# MATERIAL FOR THIS TASK
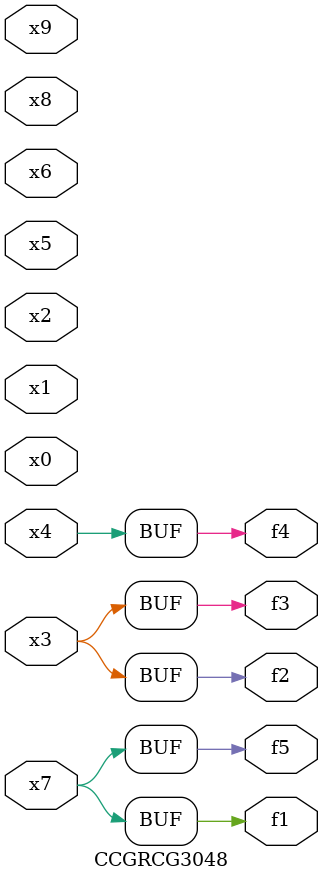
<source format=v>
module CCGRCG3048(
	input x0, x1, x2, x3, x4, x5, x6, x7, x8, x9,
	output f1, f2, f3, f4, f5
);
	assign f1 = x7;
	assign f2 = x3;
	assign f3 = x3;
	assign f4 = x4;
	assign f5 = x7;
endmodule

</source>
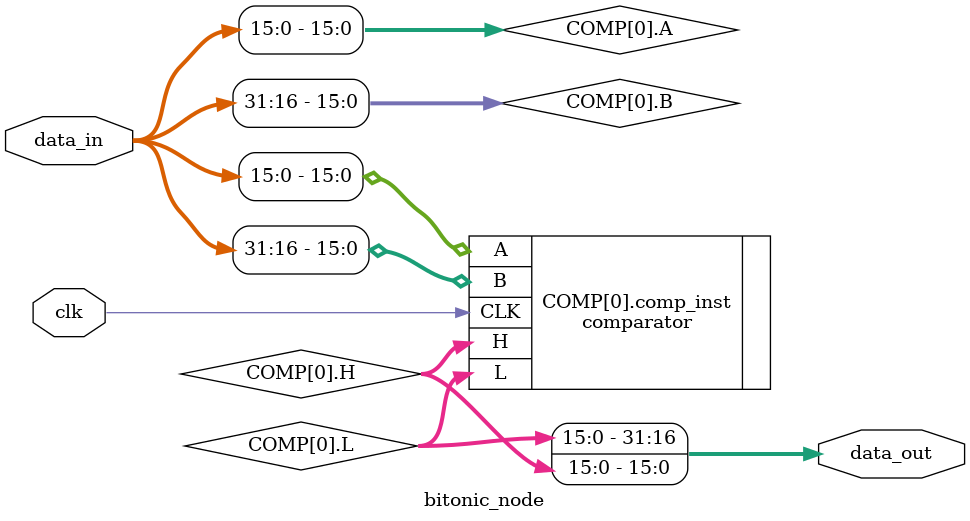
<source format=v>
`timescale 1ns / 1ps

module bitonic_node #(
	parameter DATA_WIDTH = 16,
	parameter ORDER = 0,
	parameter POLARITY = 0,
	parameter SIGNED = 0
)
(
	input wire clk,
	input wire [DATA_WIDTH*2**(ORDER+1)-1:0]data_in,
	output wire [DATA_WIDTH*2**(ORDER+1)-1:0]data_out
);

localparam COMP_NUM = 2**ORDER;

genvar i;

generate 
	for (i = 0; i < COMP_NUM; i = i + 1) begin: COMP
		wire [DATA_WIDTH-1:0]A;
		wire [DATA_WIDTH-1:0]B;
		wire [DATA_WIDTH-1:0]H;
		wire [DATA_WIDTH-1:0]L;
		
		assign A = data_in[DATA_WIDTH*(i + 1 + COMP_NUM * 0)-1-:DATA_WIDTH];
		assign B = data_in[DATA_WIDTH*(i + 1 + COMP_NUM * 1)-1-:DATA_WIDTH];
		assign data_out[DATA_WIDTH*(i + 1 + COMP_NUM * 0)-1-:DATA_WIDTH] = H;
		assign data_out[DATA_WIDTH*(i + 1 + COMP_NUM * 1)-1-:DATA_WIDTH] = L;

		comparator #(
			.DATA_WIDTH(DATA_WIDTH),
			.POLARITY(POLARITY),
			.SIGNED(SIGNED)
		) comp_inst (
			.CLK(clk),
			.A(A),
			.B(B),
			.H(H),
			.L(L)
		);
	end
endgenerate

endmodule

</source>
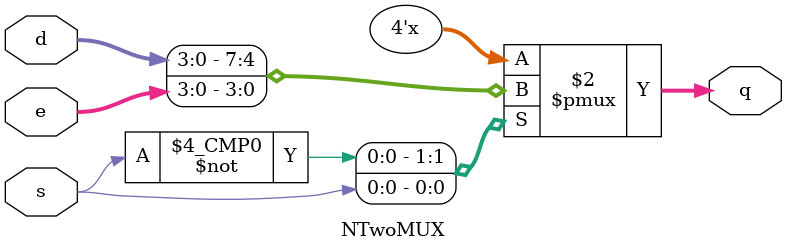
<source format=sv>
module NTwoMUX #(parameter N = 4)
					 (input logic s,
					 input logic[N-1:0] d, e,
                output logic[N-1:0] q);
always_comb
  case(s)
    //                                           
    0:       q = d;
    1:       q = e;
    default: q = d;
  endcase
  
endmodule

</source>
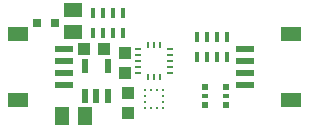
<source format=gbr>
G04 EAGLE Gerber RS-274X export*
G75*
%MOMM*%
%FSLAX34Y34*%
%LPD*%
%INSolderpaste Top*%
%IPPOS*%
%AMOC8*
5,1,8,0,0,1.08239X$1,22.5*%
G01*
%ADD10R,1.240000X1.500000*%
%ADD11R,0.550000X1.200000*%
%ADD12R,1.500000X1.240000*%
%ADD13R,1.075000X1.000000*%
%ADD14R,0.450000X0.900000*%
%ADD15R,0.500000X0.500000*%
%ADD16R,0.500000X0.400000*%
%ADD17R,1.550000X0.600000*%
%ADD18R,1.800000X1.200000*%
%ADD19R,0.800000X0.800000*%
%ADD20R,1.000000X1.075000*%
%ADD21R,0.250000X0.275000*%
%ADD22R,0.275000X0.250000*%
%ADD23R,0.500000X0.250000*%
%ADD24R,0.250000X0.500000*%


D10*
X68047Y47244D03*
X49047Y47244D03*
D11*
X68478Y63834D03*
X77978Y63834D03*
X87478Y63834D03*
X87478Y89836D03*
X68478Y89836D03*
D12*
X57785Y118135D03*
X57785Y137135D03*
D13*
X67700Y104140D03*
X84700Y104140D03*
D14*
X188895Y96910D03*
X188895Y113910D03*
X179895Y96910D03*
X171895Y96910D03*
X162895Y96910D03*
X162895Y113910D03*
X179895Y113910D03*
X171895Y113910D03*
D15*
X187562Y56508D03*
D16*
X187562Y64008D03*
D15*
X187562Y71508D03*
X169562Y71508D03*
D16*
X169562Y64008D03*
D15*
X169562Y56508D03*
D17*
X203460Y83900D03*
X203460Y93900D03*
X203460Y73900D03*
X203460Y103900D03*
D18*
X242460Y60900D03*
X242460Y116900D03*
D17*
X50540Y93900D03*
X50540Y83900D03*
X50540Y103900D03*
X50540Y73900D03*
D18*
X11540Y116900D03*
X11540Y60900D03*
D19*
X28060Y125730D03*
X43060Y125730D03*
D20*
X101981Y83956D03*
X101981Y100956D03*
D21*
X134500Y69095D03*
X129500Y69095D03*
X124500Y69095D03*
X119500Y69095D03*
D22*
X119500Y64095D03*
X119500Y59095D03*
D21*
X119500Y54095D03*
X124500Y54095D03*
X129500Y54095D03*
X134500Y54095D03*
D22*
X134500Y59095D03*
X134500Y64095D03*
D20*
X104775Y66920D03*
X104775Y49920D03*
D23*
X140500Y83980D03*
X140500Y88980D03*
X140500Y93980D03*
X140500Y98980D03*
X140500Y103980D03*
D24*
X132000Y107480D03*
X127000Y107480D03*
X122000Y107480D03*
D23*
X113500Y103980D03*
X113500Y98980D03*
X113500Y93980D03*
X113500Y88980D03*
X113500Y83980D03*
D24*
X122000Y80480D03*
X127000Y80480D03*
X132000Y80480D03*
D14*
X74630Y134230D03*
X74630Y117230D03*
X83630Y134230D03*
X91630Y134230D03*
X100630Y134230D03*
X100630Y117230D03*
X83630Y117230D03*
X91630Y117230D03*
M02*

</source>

...

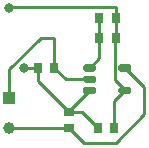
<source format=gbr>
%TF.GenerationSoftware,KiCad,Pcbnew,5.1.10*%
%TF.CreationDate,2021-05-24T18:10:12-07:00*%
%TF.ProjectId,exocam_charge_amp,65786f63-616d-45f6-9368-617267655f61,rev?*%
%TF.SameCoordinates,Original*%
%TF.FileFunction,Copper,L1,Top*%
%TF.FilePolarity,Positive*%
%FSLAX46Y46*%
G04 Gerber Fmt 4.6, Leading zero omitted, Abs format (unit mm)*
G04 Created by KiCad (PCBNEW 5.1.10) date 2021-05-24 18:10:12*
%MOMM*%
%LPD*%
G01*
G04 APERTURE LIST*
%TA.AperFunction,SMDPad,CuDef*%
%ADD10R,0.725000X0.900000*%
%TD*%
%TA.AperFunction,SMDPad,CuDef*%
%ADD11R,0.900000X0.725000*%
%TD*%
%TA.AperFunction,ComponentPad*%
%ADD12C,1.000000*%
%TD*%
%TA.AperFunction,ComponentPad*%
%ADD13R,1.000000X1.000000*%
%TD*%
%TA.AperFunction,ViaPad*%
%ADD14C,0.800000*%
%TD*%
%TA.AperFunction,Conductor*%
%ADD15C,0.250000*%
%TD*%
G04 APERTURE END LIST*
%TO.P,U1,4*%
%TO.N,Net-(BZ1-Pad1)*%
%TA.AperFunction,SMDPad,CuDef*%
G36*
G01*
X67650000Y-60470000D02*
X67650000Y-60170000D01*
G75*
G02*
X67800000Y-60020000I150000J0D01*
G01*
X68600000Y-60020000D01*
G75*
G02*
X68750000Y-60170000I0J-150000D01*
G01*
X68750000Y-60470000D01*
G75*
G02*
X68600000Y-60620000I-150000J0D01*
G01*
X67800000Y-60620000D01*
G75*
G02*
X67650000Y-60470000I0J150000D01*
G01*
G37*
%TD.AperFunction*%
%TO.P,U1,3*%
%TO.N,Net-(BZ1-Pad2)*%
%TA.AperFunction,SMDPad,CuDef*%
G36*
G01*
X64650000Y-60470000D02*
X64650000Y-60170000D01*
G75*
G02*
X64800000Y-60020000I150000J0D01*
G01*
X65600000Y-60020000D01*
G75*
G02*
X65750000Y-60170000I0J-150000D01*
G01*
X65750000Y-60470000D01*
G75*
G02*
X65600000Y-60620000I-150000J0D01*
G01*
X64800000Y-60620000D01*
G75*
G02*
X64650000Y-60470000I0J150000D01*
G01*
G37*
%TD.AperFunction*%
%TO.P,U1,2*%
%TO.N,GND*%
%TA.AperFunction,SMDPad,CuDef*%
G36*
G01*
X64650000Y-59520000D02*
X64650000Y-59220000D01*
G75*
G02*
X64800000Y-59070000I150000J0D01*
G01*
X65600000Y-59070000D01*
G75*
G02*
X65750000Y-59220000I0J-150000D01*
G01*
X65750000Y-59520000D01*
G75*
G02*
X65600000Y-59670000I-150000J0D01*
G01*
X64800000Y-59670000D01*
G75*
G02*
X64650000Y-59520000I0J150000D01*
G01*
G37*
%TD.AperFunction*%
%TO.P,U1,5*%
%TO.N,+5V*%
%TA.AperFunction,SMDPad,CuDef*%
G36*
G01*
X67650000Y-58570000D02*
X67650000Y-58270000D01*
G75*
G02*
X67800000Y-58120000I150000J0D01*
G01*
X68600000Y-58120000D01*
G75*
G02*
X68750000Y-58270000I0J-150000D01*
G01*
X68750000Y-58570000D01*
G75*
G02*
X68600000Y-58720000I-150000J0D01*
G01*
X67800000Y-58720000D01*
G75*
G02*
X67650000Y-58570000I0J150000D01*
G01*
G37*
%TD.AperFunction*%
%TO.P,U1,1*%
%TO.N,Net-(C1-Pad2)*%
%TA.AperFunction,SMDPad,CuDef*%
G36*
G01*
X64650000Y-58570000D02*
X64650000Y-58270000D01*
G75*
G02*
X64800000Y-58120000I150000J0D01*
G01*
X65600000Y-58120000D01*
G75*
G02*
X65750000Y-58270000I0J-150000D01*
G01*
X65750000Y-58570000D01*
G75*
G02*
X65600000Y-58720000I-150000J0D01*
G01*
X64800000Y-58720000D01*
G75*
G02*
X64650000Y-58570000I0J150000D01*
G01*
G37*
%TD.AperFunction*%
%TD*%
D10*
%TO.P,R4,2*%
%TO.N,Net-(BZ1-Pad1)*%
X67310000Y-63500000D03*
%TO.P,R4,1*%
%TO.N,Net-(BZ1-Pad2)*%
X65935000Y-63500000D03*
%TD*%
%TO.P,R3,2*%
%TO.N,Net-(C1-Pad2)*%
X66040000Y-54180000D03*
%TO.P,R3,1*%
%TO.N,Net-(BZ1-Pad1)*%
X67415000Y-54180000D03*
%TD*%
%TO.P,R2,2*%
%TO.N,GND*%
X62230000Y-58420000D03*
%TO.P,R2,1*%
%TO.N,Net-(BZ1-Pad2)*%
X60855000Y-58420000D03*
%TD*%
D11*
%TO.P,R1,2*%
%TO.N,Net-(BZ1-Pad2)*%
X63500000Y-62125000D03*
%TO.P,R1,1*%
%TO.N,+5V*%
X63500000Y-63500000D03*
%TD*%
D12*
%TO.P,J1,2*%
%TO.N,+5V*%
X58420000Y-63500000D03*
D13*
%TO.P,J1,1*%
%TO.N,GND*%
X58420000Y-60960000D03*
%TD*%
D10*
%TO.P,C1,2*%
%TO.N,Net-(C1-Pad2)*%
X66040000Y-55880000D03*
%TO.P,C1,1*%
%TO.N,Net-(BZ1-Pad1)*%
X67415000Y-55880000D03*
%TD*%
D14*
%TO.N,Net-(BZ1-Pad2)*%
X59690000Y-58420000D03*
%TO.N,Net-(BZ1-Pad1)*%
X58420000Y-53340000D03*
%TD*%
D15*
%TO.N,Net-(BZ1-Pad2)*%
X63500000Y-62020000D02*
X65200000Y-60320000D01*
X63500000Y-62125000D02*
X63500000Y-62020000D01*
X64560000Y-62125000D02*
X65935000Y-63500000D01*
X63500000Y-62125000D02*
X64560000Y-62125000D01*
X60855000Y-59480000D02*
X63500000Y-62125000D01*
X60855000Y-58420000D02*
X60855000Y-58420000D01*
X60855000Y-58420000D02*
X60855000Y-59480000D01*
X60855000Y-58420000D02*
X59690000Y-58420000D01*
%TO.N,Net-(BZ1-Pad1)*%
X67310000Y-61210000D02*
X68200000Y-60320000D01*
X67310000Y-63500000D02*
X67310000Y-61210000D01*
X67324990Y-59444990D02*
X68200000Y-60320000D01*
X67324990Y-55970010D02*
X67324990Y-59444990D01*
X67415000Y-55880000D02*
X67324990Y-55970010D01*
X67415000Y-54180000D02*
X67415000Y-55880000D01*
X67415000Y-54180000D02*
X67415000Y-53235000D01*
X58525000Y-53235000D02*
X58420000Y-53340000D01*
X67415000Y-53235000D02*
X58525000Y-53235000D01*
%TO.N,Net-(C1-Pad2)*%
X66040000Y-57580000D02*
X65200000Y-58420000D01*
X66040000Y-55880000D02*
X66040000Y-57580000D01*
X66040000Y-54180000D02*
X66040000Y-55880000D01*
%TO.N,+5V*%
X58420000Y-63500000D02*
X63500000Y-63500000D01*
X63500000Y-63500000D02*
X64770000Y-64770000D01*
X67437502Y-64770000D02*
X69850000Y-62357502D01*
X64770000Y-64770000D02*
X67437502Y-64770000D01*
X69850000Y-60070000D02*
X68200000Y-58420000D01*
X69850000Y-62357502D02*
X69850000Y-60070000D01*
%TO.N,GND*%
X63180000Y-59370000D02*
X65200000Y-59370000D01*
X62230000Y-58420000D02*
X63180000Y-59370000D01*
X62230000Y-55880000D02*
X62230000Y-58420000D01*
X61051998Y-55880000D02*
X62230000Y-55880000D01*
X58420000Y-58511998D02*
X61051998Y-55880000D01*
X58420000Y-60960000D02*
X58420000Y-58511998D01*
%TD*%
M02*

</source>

---

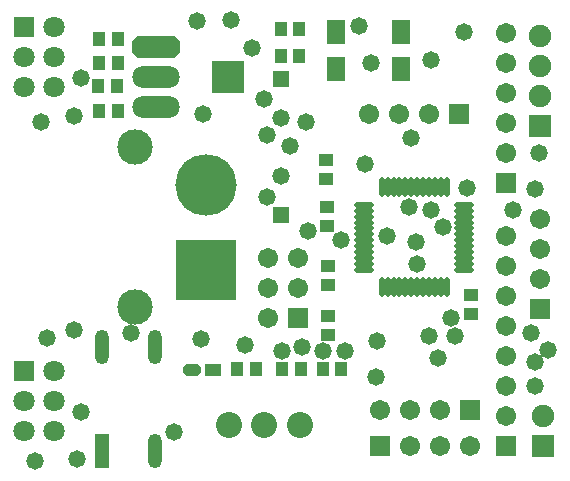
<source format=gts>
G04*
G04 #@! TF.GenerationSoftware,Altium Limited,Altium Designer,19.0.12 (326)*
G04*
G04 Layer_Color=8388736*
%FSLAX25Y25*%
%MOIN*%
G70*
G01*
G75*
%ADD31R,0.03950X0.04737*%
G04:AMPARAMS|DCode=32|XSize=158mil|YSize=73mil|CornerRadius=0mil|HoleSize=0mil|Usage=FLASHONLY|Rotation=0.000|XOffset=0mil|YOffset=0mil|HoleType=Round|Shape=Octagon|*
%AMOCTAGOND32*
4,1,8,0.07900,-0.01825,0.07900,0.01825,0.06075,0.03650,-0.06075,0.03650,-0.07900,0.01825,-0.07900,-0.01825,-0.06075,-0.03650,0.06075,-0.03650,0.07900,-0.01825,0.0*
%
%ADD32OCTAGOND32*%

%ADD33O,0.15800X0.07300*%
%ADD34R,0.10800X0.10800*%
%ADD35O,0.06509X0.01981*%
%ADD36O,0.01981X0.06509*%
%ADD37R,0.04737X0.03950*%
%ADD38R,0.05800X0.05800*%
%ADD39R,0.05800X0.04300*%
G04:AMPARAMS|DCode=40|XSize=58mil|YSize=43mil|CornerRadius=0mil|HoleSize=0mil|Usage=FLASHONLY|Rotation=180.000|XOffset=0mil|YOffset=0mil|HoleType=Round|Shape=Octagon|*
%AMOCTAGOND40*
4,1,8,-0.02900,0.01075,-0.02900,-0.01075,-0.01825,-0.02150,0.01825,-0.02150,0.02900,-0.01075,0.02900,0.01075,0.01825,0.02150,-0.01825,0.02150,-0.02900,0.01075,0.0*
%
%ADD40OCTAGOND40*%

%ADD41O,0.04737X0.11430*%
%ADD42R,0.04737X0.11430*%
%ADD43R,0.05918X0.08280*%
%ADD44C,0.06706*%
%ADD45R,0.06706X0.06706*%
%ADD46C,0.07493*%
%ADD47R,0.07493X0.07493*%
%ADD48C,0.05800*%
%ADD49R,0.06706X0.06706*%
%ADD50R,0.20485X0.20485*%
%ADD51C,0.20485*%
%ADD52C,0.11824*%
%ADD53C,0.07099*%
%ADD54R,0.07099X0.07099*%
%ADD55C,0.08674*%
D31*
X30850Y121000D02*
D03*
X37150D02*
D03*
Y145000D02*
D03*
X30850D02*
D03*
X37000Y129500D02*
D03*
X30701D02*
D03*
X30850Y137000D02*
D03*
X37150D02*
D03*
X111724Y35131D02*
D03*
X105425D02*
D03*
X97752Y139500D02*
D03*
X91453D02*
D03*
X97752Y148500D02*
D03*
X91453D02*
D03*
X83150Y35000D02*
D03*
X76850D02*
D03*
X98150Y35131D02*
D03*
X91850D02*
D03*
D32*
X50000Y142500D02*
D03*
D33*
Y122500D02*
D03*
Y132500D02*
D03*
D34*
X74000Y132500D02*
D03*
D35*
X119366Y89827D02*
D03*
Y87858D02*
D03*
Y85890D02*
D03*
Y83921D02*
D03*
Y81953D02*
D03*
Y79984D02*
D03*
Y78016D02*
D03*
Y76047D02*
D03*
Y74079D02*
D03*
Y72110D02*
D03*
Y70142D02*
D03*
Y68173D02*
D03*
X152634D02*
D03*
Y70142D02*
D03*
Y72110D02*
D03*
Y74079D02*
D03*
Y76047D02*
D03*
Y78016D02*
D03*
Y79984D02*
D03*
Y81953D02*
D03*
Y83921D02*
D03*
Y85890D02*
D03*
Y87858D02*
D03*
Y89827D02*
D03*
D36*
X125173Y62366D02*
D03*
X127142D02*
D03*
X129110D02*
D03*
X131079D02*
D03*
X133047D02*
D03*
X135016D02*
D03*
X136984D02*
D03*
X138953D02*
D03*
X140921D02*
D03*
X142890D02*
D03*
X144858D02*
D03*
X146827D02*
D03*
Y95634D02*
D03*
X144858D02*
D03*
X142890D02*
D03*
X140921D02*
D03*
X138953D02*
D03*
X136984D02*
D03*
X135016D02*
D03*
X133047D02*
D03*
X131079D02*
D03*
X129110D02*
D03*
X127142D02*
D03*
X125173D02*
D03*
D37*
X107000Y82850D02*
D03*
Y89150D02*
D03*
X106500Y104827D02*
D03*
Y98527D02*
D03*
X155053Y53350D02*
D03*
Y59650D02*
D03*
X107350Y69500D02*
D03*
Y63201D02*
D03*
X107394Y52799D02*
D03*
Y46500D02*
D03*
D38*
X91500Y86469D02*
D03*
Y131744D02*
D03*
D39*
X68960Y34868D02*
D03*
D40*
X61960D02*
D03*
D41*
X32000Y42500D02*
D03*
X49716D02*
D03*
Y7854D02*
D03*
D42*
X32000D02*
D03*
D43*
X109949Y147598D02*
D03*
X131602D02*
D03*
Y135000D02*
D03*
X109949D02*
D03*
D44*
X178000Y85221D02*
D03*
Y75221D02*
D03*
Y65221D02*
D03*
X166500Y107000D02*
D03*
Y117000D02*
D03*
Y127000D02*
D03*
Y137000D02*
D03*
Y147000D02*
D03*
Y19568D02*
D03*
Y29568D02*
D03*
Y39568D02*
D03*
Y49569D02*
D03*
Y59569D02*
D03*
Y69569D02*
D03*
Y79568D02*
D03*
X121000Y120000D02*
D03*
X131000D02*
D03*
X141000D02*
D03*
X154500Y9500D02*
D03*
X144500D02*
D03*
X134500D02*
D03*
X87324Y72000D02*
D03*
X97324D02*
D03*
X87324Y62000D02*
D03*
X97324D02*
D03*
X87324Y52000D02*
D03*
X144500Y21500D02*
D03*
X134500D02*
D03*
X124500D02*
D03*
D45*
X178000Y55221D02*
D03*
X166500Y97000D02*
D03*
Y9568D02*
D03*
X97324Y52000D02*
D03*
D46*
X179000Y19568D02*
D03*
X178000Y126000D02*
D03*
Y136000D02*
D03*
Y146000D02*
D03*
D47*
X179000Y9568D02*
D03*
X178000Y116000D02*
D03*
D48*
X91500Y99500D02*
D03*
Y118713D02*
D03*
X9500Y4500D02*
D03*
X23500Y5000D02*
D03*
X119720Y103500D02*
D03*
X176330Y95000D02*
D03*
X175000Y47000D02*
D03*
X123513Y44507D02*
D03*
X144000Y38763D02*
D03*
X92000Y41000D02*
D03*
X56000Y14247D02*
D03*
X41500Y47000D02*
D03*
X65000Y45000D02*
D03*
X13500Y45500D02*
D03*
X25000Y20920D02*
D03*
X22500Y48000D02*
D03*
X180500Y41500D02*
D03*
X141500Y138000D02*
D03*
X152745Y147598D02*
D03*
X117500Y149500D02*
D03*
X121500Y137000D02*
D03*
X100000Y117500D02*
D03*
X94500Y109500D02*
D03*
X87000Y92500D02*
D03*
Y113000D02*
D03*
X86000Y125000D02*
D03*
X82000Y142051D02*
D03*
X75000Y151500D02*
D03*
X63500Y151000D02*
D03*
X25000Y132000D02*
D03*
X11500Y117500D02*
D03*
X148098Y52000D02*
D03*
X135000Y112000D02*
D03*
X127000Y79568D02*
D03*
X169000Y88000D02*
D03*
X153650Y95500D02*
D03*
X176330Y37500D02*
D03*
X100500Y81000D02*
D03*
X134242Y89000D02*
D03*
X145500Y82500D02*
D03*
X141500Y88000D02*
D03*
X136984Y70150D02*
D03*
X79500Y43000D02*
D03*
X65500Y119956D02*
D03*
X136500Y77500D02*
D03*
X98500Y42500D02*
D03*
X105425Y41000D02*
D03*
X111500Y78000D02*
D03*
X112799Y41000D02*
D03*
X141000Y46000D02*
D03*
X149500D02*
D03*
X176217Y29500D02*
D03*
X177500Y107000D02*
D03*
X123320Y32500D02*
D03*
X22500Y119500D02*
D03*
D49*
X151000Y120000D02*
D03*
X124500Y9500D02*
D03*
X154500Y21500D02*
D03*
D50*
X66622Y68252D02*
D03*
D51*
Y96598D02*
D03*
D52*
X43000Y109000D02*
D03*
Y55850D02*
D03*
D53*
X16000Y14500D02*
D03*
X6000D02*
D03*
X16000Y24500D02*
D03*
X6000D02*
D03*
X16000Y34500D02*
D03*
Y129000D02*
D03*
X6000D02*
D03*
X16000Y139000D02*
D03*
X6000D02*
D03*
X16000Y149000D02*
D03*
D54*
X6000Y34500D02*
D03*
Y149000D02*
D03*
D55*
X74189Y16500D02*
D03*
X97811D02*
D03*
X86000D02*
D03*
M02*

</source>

# WORK INSTRUCTION
Every line in the material above that has the word "FLASHONLY" should be copied.

# YOUR RESPONSE
G04:AMPARAMS|DCode=32|XSize=158mil|YSize=73mil|CornerRadius=0mil|HoleSize=0mil|Usage=FLASHONLY|Rotation=0.000|XOffset=0mil|YOffset=0mil|HoleType=Round|Shape=Octagon|*
G04:AMPARAMS|DCode=40|XSize=58mil|YSize=43mil|CornerRadius=0mil|HoleSize=0mil|Usage=FLASHONLY|Rotation=180.000|XOffset=0mil|YOffset=0mil|HoleType=Round|Shape=Octagon|*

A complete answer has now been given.